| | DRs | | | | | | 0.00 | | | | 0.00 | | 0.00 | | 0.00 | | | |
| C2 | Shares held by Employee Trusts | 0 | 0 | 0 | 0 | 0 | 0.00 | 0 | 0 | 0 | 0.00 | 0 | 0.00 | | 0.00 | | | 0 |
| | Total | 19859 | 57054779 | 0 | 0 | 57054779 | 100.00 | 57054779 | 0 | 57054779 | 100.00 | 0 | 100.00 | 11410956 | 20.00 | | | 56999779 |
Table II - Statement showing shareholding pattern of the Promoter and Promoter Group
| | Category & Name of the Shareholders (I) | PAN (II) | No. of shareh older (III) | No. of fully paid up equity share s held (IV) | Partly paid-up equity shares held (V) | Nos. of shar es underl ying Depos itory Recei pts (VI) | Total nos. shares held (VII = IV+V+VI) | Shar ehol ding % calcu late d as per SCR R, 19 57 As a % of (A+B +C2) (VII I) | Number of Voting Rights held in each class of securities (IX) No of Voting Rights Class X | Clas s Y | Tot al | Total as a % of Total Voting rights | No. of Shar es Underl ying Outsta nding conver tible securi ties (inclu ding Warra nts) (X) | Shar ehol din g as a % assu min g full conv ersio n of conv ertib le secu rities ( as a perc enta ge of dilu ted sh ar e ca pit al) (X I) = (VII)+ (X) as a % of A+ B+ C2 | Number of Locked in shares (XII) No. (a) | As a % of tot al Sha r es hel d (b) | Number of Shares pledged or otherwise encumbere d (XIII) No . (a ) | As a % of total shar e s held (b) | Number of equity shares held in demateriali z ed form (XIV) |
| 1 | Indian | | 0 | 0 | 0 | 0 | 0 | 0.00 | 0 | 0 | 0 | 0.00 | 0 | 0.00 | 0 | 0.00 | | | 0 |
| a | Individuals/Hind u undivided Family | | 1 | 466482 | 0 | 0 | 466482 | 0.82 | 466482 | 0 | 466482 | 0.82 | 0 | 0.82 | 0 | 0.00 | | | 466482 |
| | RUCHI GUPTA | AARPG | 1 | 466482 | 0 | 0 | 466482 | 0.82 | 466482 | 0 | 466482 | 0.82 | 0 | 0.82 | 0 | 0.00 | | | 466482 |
#####
Nothing should be missing: every line above must be reproduced exactly.

**Written solution:**
| | DRs | | | | | | 0.00 | | | | 0.00 | | 0.00 | | 0.00 | | | |
| C2 | Shares held by Employee Trusts | 0 | 0 | 0 | 0 | 0 | 0.00 | 0 | 0 | 0 | 0.00 | 0 | 0.00 | | 0.00 | | | 0 |
| | Total | 19859 | 57054779 | 0 | 0 | 57054779 | 100.00 | 57054779 | 0 | 57054779 | 100.00 | 0 | 100.00 | 11410956 | 20.00 | | | 56999779 |
Table II - Statement showing shareholding pattern of the Promoter and Promoter Group
| | Category & Name of the Shareholders (I) | PAN (II) | No. of shareh older (III) | No. of fully paid up equity share s held (IV) | Partly paid-up equity shares held (V) | Nos. of shar es underl ying Depos itory Recei pts (VI) | Total nos. shares held (VII = IV+V+VI) | Shar ehol ding % calcu late d as per SCR R, 19 57 As a % of (A+B +C2) (VII I) | Number of Voting Rights held in each class of securities (IX) No of Voting Rights Class X | Clas s Y | Tot al | Total as a % of Total Voting rights | No. of Shar es Underl ying Outsta nding conver tible securi ties (inclu ding Warra nts) (X) | Shar ehol din g as a % assu min g full conv ersio n of conv ertib le secu rities ( as a perc enta ge of dilu ted sh ar e ca pit al) (X I) = (VII)+ (X) as a % of A+ B+ C2 | Number of Locked in shares (XII) No. (a) | As a % of tot al Sha r es hel d (b) | Number of Shares pledged or otherwise encumbere d (XIII) No . (a ) | As a % of total shar e s held (b) | Number of equity shares held in demateriali z ed form (XIV) |
| 1 | Indian | | 0 | 0 | 0 | 0 | 0 | 0.00 | 0 | 0 | 0 | 0.00 | 0 | 0.00 | 0 | 0.00 | | | 0 |
| a | Individuals/Hind u undivided Family | | 1 | 466482 | 0 | 0 | 466482 | 0.82 | 466482 | 0 | 466482 | 0.82 | 0 | 0.82 | 0 | 0.00 | | | 466482 |
| | RUCHI GUPTA | AARPG | 1 | 466482 | 0 | 0 | 466482 | 0.82 | 466482 | 0 | 466482 | 0.82 | 0 | 0.82 | 0 | 0.00 | | | 466482 |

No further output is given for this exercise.